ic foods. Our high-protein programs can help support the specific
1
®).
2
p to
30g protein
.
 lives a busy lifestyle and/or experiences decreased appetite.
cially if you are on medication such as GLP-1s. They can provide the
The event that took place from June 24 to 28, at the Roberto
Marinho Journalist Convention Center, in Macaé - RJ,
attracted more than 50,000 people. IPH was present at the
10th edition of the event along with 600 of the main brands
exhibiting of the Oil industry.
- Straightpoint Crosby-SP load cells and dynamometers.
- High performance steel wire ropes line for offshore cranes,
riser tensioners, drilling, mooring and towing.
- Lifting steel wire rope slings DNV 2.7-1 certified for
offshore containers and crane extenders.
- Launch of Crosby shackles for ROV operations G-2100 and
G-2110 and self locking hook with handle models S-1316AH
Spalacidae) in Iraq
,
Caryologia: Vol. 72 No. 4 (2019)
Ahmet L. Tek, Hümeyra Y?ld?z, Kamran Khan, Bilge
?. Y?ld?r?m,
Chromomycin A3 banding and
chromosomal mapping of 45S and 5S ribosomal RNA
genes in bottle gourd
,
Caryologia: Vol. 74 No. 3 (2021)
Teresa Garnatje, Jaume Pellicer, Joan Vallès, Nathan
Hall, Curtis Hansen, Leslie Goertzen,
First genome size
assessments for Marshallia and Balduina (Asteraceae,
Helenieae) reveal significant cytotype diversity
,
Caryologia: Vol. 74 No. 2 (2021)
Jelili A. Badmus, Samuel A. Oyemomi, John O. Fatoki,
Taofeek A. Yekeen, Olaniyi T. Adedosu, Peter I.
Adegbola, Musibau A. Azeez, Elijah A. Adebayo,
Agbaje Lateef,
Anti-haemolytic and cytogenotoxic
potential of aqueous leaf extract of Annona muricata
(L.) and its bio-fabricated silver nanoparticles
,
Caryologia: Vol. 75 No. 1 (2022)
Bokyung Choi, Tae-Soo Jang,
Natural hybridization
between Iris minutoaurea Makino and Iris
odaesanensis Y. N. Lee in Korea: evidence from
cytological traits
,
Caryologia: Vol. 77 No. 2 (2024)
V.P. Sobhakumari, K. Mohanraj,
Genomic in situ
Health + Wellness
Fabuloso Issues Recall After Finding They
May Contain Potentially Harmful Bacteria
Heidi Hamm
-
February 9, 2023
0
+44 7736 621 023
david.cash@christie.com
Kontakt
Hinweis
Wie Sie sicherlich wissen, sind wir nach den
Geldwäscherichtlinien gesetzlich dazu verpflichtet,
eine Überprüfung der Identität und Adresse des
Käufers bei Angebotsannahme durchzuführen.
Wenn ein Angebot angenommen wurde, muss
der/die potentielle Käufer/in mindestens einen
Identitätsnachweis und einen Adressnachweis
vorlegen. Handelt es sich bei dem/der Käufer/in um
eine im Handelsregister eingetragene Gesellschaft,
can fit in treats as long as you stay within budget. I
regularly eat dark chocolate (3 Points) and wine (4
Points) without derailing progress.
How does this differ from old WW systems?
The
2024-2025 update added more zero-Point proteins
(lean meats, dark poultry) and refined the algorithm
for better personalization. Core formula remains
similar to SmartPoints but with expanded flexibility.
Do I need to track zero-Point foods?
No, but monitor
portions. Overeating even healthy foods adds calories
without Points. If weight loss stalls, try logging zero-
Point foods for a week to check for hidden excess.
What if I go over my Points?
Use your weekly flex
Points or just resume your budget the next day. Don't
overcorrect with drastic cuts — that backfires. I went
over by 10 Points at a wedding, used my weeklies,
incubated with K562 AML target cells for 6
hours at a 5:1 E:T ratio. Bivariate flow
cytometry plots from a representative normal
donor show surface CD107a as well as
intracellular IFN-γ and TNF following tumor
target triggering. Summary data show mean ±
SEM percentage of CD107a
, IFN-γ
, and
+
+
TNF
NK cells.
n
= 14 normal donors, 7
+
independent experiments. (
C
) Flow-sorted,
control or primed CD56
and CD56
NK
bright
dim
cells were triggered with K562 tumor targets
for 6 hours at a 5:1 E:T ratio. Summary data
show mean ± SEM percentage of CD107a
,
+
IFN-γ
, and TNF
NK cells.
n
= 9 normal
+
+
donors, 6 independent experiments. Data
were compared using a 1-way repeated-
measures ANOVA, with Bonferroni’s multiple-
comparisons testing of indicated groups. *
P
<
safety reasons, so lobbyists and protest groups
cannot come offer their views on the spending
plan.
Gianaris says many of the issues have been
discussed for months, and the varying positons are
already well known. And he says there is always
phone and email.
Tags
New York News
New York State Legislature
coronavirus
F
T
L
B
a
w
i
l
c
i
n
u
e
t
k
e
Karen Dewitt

# # # # #

◆ Problem statement ◆
Return every line from the entries above that includes the word "Crosby".

◆ Result of this exercise ◆
- Straightpoint Crosby-SP load cells and dynamometers.
- Launch of Crosby shackles for ROV operations G-2100 and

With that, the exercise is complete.